*** Begin section ***

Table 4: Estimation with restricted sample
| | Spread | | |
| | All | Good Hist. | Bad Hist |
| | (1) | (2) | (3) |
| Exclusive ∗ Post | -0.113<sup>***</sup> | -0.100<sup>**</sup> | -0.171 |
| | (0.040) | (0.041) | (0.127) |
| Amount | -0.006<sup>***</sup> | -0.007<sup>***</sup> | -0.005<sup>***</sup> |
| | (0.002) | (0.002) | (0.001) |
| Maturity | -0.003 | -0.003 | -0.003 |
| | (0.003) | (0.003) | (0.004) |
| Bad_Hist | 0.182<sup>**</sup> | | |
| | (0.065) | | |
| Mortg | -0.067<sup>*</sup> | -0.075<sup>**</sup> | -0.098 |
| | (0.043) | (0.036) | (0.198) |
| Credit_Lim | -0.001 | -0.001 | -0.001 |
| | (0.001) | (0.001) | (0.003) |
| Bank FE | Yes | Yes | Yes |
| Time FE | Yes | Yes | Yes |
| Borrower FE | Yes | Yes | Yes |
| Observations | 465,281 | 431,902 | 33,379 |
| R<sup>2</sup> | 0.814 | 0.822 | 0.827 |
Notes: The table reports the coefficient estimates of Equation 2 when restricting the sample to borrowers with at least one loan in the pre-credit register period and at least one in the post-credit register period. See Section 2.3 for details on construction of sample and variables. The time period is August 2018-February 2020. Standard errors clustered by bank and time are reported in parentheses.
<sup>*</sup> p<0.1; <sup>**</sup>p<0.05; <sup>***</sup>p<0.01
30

*** End section ***

**Task statement:**
Among the records above, a stretch begins at the line containing "-0.100<sup>**</sup> | -0.171 |" and ends at the line containing "-0.001 | -0.001 |". Restate that stretch word for word, and nothing else.

**Result of the task:**
| Exclusive ∗ Post | -0.113<sup>***</sup> | -0.100<sup>**</sup> | -0.171 |
| | (0.040) | (0.041) | (0.127) |
| Amount | -0.006<sup>***</sup> | -0.007<sup>***</sup> | -0.005<sup>***</sup> |
| | (0.002) | (0.002) | (0.001) |
| Maturity | -0.003 | -0.003 | -0.003 |
| | (0.003) | (0.003) | (0.004) |
| Bad_Hist | 0.182<sup>**</sup> | | |
| | (0.065) | | |
| Mortg | -0.067<sup>*</sup> | -0.075<sup>**</sup> | -0.098 |
| | (0.043) | (0.036) | (0.198) |
| Credit_Lim | -0.001 | -0.001 | -0.001 |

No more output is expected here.